ESKİ KÖY HATIRALARI
Doğanın içinde dinginliğin, samimiyetin ve sadakatin bir araya geldiği, şehir karmaşasından uzak, doğanın kucağında yaşamak, köyün sakin atmosferinde huzuru bulmak, köy insanın ruhunu rahatlatan, içini dinlendiren; Köyün taşı, toprağı, havası, suyu insana bir başka huzur verir…
Çoğumuzun en güzel hatıralarının geçtiği köylerimizde sabahın alacakaranlığında keskin bir horoz sesi ile uyandığımız çok olmuştur. İlk kalkan her zamanki gibi yaşlı dedelerimiz ile onlara sadakatle hizmette yıllarca kusur etmemiş iyilik abidesi ninelerimiz olurdu. Yere serilen bir örtü üzerine konulan “sini ya da sofra” denilen yekpare seyyar, yer masalarının etrafına hane halkının toplanması ile kahvaltı başlardı. Ana yemeğin, sofranın ortasında bulunan ve “sıhan” denilen bakırdan genişçe bir kapta sunulduğunu köyde yaşayanlarımızın hepsi bilmekte ve hatırlamaktadırlar. Büyük bir iştahla ve olabildiğince sessiz yenilen yemekten sonra sofradan uygun bir şekilde kalkılır ve günlük iş bölümünün yapılmasına kadar beklenilirdi.

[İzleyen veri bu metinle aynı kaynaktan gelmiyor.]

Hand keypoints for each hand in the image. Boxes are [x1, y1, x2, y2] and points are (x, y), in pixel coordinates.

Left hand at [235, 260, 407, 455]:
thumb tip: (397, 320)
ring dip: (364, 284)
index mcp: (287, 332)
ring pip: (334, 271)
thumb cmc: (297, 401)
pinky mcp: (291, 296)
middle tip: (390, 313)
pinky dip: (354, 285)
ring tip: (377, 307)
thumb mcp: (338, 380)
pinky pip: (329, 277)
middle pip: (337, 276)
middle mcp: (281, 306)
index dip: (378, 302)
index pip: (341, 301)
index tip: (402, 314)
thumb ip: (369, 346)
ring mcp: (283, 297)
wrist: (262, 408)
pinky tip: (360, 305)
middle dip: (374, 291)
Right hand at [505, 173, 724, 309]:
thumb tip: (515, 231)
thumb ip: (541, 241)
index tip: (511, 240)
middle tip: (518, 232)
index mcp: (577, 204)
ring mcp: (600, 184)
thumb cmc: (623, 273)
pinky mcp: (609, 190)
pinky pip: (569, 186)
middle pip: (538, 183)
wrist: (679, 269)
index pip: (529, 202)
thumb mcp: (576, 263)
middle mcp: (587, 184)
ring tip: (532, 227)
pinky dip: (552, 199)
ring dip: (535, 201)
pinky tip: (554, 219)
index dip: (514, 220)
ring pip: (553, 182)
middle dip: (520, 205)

Köy evleri aynı zamanda çocukluk ve gençlik yıllarımızın en güzel hatıralarının yaşandığı mekânlar olarak hafızalarımızda silinmez izler bırakmıştır. Ancak ne zaman ki sanayi ve teknoloji gelişmeye ve bu gelişim baş döndürücü şekilde hızlanmaya başladı işte o zaman köylerimizdeki o güzelim evlerimizin yerini şekilsiz ve ruhsuz ”beton evler” almaya başladı.

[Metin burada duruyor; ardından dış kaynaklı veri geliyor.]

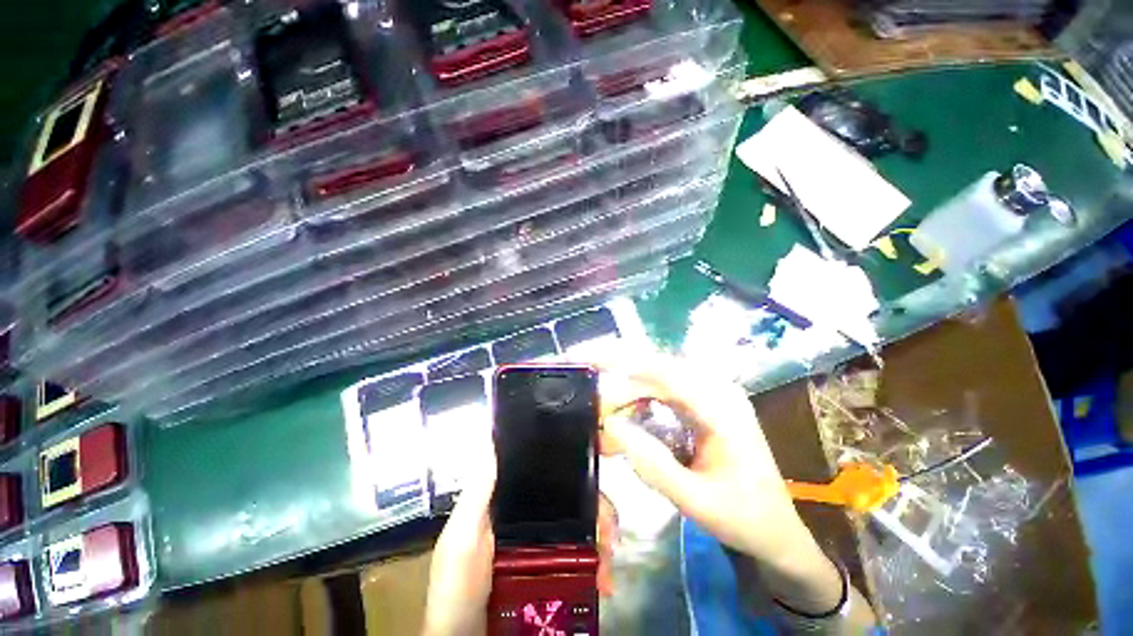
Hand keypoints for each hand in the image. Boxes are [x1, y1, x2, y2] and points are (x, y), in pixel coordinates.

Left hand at [422, 434, 619, 635]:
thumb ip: (478, 492)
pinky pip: (586, 557)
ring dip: (603, 536)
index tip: (597, 458)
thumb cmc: (459, 588)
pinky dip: (600, 564)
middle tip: (609, 530)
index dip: (572, 461)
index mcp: (513, 499)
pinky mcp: (557, 570)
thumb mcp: (463, 536)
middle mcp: (534, 515)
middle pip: (575, 495)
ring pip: (586, 524)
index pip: (547, 469)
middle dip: (598, 505)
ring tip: (608, 561)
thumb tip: (497, 439)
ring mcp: (547, 543)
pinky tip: (605, 580)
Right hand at [595, 351, 844, 614]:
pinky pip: (660, 390)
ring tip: (602, 417)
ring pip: (654, 378)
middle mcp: (715, 389)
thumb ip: (653, 464)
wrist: (776, 529)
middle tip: (591, 410)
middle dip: (618, 385)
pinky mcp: (700, 403)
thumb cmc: (744, 517)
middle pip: (655, 371)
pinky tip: (623, 415)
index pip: (664, 371)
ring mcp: (709, 394)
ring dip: (625, 393)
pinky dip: (636, 399)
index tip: (588, 360)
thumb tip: (611, 426)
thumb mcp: (697, 501)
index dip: (622, 360)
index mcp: (722, 406)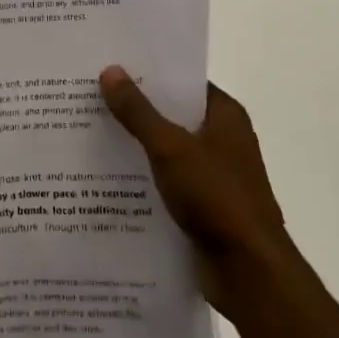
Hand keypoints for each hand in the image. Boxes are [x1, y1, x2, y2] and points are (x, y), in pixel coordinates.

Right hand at [99, 66, 294, 319]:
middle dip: (135, 108)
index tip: (111, 64)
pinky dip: (143, 178)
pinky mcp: (204, 206)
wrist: (249, 272)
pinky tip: (107, 177)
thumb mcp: (170, 148)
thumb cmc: (216, 197)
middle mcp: (223, 139)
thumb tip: (111, 70)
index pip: (183, 81)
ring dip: (136, 145)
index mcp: (225, 116)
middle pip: (172, 114)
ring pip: (167, 150)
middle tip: (89, 95)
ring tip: (89, 132)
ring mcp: (214, 175)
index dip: (149, 72)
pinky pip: (167, 181)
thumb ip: (139, 111)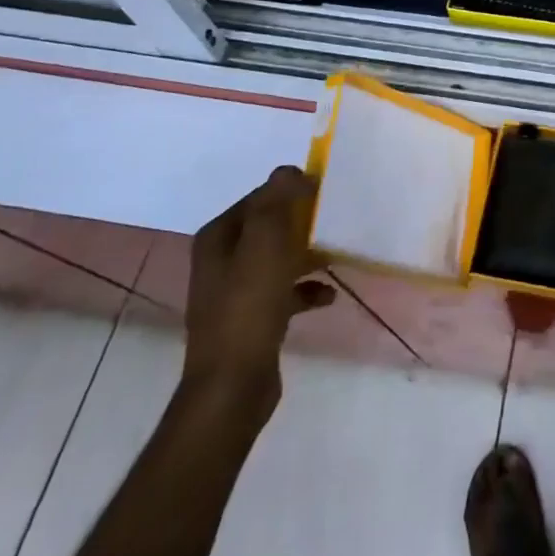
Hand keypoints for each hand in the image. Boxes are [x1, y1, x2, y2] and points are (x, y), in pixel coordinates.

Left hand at [183, 167, 334, 419]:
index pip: (258, 198)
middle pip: (268, 228)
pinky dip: (307, 290)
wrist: (232, 385)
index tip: (323, 191)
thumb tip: (290, 170)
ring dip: (306, 255)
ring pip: (277, 259)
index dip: (289, 190)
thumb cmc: (248, 307)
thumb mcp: (265, 244)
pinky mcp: (252, 321)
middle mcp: (221, 261)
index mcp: (218, 238)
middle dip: (301, 222)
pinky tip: (330, 296)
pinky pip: (284, 293)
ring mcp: (235, 293)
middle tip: (334, 219)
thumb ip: (276, 200)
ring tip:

Eski köy evlerimizin iç mekânlarında istisnalar dışında genellikle tuvaletler bulunmazdı. Bu yapılar evlerin dışında ve hemen yakınında ayrı yapılırdı. Duş alma ihtiyacında olanlar, bu iş için kullanılan evin köhne bir köşesinde ya da ahır bölümünde bakır güğümlerde ısıttığı su ile duşunu alabilirdi.
Eski köy evlerimizin odalarının içerisinde özenle yapılmış bir tahta eni ve boyunda ebatı olan “oda rafları” bulunurdu. Günlük kullanılan ihtiyaç maddeleri; iğne, kibrit, mum, “şişeli lamba”, “fiske lambası” ayna, tarak, makas, çuvaldız, terramisin denilen yara merhemi, babalarımızın tıraş jileti ve makineleri ile varsa kitaplar bu raflarda bulunurdu.
Eski köy evlerimizde genellikle “açık ocak” biçimindeki yerlerde ateşler yakılır ve ısınılırdı. Yemeklerde bu ateş ocağında pişirilirdi. Ekmekler ise genelde tandırda pişirilirdi. ekmek belli bir zaman bekletilip, sıcaklığı giderildikten sonra ihtiyaca göre sofraya taşınırdı.
Yaşanılan zamanın özelliklerine göre köylerdeki ahşap evlerimizde kullandığımız alet ve yararlandığımız mekânlar ile hafızalarımızdan hâlâ silinmeyen güzel hatıralarımızı bu dönemi kısaca anlatarak yaşamış gibi olduk. Ama ne yazık ki o dönemin kültürünü oluşturan ahşap evlerimizi, küçükken kardeşlerimizle saklambaç oynadığımız az ışıklı odalarımızı ve günlük ihtiyaçlarımızın giderilmesini kolaylaştıran araç ve gereçlerimiz bu günlere kadar muhafaza edemedik. Hiç olmazsa o dönemi yaşayan insanlardan istifade etmek ümidiyle.